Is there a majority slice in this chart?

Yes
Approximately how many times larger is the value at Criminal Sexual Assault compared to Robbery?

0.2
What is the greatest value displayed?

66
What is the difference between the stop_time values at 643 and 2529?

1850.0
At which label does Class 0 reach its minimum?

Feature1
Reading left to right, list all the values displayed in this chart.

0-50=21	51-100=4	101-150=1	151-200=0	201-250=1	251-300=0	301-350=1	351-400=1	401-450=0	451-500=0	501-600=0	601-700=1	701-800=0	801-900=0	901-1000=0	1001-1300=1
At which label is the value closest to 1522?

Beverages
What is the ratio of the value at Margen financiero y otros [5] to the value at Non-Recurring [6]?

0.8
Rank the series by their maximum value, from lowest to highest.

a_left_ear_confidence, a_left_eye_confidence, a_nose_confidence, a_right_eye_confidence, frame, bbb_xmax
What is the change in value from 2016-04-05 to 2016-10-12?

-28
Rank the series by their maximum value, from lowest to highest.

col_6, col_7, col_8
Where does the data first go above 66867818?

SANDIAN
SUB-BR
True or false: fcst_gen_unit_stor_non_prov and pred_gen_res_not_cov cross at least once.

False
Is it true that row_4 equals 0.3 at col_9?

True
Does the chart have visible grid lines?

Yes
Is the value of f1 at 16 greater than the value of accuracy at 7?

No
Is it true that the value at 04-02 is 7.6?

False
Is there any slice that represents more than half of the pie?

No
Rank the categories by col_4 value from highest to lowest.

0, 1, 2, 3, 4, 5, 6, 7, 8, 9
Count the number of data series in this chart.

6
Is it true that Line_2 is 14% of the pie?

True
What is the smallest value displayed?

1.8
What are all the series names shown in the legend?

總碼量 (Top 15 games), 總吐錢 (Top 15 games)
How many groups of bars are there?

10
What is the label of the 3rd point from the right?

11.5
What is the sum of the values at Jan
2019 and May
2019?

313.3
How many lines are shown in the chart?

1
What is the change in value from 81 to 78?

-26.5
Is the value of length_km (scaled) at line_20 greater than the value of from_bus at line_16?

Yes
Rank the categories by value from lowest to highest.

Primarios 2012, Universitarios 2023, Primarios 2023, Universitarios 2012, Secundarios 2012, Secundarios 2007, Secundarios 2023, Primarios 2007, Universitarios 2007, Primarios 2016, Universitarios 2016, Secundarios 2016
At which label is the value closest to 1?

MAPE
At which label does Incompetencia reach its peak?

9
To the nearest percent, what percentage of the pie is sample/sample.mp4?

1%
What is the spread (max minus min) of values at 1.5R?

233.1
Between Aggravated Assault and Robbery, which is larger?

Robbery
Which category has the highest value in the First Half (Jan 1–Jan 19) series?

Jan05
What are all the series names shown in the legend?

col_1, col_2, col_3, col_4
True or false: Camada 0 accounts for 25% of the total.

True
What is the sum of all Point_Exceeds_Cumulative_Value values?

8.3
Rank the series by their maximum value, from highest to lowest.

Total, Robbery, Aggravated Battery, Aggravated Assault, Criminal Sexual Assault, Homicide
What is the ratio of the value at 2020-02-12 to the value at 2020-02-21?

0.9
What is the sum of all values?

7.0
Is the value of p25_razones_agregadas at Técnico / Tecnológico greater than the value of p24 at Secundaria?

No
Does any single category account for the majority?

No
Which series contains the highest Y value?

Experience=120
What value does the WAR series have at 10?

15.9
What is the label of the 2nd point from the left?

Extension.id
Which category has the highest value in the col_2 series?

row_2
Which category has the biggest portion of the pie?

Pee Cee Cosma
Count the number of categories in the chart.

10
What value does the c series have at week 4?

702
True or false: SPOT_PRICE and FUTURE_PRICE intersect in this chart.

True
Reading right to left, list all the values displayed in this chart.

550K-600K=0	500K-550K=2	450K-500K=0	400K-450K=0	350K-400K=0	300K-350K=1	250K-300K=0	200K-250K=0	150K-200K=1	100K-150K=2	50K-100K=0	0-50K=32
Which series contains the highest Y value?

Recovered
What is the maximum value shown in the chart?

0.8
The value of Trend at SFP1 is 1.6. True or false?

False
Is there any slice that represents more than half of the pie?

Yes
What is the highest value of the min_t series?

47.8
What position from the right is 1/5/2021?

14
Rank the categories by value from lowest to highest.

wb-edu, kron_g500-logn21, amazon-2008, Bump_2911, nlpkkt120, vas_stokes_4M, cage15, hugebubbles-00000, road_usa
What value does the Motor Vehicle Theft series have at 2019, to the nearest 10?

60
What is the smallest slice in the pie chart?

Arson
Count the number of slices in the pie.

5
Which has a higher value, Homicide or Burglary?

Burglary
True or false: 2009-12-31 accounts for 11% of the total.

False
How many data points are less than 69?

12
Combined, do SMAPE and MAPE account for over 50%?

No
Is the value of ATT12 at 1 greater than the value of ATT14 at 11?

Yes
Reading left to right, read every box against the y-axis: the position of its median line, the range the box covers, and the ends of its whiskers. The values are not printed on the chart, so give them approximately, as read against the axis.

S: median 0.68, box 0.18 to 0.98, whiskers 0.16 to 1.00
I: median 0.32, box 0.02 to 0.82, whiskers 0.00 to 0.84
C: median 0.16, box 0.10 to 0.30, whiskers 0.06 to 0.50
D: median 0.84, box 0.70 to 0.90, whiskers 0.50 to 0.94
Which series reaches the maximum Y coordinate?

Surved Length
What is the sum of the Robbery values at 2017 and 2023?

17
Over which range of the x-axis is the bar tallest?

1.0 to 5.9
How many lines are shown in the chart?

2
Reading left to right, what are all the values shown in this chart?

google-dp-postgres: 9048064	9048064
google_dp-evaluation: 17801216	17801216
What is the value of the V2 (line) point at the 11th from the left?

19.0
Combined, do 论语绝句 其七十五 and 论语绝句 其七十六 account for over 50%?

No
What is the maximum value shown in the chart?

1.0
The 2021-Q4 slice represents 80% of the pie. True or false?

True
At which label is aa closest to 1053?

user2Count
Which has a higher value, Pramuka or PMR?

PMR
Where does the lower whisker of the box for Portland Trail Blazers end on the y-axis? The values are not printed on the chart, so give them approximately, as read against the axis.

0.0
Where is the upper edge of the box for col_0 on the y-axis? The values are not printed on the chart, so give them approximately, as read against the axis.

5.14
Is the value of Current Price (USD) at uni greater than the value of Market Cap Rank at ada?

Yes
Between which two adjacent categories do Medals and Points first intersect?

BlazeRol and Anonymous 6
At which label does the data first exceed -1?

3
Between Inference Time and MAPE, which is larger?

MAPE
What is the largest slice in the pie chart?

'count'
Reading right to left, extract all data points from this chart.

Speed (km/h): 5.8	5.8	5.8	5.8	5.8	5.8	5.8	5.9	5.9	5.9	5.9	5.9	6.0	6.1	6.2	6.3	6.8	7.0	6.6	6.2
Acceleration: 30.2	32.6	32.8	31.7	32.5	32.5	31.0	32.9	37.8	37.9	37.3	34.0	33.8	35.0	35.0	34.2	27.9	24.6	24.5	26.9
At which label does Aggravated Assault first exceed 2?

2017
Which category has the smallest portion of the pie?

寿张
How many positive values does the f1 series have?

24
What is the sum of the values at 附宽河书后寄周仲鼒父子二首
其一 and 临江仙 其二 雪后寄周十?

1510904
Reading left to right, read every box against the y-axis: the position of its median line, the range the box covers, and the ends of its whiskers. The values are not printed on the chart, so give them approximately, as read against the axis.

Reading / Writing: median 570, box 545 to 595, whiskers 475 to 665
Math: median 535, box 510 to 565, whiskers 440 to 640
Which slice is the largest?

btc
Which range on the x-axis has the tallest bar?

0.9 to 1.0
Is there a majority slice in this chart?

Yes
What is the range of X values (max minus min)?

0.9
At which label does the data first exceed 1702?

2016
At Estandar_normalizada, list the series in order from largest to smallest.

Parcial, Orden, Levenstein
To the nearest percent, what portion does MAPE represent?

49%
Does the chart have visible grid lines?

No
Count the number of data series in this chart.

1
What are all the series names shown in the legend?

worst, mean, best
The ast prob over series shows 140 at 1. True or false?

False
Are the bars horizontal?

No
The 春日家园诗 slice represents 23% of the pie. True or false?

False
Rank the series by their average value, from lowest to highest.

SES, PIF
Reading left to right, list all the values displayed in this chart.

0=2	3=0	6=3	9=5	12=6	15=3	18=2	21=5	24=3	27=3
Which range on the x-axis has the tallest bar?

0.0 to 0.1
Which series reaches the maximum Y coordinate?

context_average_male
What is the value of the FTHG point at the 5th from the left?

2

### Job:
Reproduce the material verbatim, starting at the line with "S: median 0.68, box" and ending with the line with "Where does the lower", both of those lines included.

### Written answer:
S: median 0.68, box 0.18 to 0.98, whiskers 0.16 to 1.00
I: median 0.32, box 0.02 to 0.82, whiskers 0.00 to 0.84
C: median 0.16, box 0.10 to 0.30, whiskers 0.06 to 0.50
D: median 0.84, box 0.70 to 0.90, whiskers 0.50 to 0.94
Which series reaches the maximum Y coordinate?

Surved Length
What is the sum of the Robbery values at 2017 and 2023?

17
Over which range of the x-axis is the bar tallest?

1.0 to 5.9
How many lines are shown in the chart?

2
Reading left to right, what are all the values shown in this chart?

google-dp-postgres: 9048064	9048064
google_dp-evaluation: 17801216	17801216
What is the value of the V2 (line) point at the 11th from the left?

19.0
Combined, do 论语绝句 其七十五 and 论语绝句 其七十六 account for over 50%?

No
What is the maximum value shown in the chart?

1.0
The 2021-Q4 slice represents 80% of the pie. True or false?

True
At which label is aa closest to 1053?

user2Count
Which has a higher value, Pramuka or PMR?

PMR
Where does the lower whisker of the box for Portland Trail Blazers end on the y-axis? The values are not printed on the chart, so give them approximately, as read against the axis.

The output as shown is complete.